The driving goal in everything that we do in the modeling process is to find reproducible ways to explain the variation in the response. As discussed in the previous chapter, discovering patterns among the predictors that are related to the response involves selecting a resampling scheme to protect against overfitting, choosing a performance metric, tuning and training multiple models, and comparing model performance to identify which models have the best performance. When presented with a new data set, it is tempting to jump directly into the predictive modeling process to see if we can quickly develop a model that meets the performance expectations. Or, in the case where there are many predictors, the initial goal may be to use the modeling results to identify the most important predictors related to the response. But as illustrated in Figure 1.4, a sufficient amount of time should be spent exploring the data. The focus of this chapter will be to present approaches for visually exploring data and to demonstrate how this approach can be used to help guide feature engineering.

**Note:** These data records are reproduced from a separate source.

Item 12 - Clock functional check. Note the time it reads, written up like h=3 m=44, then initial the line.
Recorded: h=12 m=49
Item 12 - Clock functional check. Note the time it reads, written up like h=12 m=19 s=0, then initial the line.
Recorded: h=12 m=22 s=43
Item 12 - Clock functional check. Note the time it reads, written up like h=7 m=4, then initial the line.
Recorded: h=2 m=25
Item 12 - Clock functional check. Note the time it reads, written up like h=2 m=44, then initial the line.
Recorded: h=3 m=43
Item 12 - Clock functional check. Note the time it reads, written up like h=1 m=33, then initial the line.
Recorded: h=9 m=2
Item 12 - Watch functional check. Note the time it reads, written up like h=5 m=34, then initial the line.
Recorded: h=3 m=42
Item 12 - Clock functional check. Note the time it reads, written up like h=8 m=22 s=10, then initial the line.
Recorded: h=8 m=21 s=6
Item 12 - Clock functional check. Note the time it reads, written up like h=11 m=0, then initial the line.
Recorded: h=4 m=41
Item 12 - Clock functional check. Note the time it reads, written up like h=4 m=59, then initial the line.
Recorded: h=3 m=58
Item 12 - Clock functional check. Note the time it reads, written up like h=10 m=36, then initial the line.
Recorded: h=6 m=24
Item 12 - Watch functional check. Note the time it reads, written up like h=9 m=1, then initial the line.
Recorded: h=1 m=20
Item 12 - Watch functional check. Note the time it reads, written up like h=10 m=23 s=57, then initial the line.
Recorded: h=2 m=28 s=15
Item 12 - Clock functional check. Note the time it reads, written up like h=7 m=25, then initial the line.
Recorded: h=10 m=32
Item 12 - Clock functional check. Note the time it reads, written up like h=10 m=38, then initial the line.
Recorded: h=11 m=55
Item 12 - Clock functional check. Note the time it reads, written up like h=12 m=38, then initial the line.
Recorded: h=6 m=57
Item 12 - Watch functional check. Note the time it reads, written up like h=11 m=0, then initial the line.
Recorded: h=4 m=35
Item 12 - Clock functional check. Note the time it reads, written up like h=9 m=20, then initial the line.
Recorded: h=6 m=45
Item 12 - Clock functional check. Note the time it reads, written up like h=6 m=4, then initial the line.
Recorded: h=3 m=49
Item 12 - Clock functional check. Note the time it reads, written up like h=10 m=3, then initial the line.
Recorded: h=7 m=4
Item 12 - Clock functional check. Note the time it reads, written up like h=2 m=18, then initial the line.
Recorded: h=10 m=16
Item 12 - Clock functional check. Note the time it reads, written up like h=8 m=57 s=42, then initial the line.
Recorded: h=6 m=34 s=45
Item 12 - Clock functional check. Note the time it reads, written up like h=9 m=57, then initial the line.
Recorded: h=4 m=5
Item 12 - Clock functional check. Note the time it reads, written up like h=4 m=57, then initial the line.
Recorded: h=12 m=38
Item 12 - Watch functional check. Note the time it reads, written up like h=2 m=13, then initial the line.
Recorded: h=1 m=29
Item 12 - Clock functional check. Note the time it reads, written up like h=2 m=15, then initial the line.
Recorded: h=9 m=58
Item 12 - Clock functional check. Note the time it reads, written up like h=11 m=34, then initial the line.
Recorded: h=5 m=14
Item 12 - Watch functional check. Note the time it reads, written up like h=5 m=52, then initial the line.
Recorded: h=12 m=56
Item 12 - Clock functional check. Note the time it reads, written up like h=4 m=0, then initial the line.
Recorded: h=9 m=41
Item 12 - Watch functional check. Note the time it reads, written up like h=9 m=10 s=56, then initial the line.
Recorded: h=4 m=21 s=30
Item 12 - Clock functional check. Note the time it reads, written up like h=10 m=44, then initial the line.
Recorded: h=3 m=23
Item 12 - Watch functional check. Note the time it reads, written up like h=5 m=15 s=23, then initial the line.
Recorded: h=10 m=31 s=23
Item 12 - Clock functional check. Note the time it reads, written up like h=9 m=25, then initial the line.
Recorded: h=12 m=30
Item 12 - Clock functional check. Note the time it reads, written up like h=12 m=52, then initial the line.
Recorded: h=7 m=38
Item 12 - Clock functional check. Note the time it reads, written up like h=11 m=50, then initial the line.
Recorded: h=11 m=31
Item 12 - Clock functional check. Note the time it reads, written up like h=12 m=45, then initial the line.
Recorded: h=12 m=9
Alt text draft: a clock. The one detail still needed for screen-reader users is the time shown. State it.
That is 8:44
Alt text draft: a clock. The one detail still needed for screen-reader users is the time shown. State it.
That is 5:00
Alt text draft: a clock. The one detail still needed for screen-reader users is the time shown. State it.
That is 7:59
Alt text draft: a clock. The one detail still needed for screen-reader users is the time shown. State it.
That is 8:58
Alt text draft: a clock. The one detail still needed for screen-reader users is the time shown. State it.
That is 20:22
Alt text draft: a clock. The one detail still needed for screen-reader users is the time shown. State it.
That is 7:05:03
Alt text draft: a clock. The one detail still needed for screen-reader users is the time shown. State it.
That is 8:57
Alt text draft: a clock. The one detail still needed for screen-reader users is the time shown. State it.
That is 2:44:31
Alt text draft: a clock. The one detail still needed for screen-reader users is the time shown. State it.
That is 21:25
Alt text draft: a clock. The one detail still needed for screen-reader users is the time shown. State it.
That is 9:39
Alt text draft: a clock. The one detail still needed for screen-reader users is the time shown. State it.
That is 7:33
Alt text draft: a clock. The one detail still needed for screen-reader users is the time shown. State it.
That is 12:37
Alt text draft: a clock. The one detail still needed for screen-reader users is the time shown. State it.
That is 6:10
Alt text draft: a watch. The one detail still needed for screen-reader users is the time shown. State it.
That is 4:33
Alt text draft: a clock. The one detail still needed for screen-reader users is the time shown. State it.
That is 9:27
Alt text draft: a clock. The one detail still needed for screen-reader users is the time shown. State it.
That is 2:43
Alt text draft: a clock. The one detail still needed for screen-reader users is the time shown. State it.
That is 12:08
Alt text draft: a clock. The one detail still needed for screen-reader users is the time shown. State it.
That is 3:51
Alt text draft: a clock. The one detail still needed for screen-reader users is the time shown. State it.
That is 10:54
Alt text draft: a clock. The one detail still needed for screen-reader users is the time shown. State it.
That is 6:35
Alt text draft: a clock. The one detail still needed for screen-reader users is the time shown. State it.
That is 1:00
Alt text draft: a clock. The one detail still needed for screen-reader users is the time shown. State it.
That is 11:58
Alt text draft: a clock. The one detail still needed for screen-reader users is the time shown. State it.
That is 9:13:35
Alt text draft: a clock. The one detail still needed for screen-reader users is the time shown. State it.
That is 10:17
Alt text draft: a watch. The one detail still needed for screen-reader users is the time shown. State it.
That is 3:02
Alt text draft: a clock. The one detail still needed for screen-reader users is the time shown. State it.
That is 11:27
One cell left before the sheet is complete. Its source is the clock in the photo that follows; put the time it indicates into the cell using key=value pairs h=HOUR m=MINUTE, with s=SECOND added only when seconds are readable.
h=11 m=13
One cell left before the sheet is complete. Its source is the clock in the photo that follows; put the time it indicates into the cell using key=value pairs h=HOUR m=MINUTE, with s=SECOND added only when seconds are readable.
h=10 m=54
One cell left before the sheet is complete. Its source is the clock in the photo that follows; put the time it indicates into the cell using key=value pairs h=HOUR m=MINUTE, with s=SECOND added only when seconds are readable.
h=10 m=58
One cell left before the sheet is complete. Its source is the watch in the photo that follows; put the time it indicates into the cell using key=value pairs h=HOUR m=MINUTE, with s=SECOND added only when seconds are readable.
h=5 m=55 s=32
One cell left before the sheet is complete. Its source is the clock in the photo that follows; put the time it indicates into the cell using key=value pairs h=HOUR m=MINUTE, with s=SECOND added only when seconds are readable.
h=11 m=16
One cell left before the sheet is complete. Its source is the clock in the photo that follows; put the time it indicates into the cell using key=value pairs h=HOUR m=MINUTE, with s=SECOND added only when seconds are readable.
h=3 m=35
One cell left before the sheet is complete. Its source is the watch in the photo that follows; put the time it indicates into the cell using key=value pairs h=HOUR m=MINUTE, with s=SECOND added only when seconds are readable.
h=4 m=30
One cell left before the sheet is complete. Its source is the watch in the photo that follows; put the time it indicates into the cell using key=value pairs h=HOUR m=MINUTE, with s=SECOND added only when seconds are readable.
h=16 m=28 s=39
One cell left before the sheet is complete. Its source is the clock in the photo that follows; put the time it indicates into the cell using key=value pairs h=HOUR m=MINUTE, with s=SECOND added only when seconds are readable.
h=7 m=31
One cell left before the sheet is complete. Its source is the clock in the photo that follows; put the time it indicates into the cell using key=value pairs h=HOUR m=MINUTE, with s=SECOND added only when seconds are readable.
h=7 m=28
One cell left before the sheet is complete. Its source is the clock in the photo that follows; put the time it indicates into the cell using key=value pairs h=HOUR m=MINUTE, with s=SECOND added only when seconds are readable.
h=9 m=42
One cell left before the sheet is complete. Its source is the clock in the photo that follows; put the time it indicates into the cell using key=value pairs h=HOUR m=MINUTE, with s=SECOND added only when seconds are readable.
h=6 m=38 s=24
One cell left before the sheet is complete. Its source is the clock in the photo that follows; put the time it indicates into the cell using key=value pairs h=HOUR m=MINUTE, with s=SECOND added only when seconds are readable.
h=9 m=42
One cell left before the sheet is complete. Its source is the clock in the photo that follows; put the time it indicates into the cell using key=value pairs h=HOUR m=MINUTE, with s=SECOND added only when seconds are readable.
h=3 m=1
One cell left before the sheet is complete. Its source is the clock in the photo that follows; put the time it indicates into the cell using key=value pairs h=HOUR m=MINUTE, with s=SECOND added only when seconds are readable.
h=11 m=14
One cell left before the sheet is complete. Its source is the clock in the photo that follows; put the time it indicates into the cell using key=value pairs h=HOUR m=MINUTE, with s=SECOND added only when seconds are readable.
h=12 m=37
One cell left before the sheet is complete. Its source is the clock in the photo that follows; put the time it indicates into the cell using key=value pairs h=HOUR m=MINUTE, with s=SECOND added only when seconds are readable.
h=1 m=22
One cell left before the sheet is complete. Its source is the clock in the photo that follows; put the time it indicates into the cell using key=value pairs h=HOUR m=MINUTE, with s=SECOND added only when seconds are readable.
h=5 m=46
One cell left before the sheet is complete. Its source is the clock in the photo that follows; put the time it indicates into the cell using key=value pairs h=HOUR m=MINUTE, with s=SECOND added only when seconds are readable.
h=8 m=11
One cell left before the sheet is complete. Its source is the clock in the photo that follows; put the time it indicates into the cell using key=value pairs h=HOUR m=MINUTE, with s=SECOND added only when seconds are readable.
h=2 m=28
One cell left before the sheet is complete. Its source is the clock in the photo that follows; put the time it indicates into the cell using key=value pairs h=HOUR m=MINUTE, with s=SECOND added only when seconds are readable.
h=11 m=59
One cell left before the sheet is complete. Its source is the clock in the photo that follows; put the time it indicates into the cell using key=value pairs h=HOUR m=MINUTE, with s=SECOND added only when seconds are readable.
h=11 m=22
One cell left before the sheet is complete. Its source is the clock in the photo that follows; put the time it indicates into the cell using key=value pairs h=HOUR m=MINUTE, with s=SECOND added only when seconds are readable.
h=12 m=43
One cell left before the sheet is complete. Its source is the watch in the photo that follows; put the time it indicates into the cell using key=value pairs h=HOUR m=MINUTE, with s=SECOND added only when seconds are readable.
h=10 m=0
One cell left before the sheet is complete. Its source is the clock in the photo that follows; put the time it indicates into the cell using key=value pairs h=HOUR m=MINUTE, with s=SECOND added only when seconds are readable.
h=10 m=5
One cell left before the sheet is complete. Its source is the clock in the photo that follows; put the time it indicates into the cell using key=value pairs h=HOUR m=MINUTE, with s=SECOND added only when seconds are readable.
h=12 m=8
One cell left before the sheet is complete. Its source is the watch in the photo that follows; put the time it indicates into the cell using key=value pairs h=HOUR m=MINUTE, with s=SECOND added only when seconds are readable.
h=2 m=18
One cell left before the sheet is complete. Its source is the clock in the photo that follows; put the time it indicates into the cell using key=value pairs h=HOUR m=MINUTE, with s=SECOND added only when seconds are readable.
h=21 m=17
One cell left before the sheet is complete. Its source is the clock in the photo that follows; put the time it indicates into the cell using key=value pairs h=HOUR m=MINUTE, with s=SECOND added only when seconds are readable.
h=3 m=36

One of the first steps of the exploratory data process when the ultimate purpose is to predict a response is to create visualizations that help elucidate knowledge of the response and then to uncover relationships between the predictors and the response. Therefore our visualizations should start with the response, understanding the characteristics of its distribution, and then to build outward from that with the additional information provided in the predictors. Knowledge about the response can be gained by creating a histogram or box plot. This simple visualization will reveal the amount of variation in the response and if the response was generated by a process that has unusual characteristics that must be investigated further. Next, we can move on to exploring relationships among the predictors and between predictors and the response. Important characteristics can be identified by examining

  • scatter plots of individual predictors and the response,
  • a pairwise correlation plot among the predictors,
  • a projection of high dimensional predictors into a lower dimensional space,
  • line plots for time-based predictors,
  • the first few levels of a regression or classification tree,
  • a heat map across the samples and predictors, or
  • mosaic plots for examining associations among categorical variables.

These visualizations provide insights that should be used to inform the initial models. It is important to note that some of the most useful visualizations for exploring the data are not necessarily complex or difficult to create. In fact, a simple scatter plot can elicit insights that a model may not be able to uncover, and can lead to the creation of a new predictor or to a transformation of a predictor or the response that improves model performance. The challenge here lies in developing intuition for knowing how to visually explore data to extract information for improvement. As illustrated in Figure 1.4, exploratory data analysis should not stop at this point, but should continue after initial models have been built. Post model building, visual tools can be used to assess model lack-of-fit and to evaluate the potential effectiveness of new predictors that were not in the original model.

In this chapter, we will delve into a variety of useful visualization tools for exploring data prior to constructing the initial model. Some of these tools can then be used after the model is built to identify features that can improve model performance. Following the outline of Figure 1.4, we will look at visualizations prior to modeling, then during the modeling process. We also refer the reader to Tufte (1990), Cleveland (1993), and Healy (2018) which are excellent resources for visualizing data.

To illustrate these tools, the Chicago Train Ridership data will be used for numeric visualizations and the OkCupid data for categorical visualizations.

References

Tufte, E. 1990. Envisioning Information. Cheshire, Connecticut: Graphics Press.

Cleveland, W. 1993. Visualizing Data. Summit, New Jersey: Hobart Press.

Healy, K. 2018. Data Visualization: A Practical Introduction. Princeton University Press.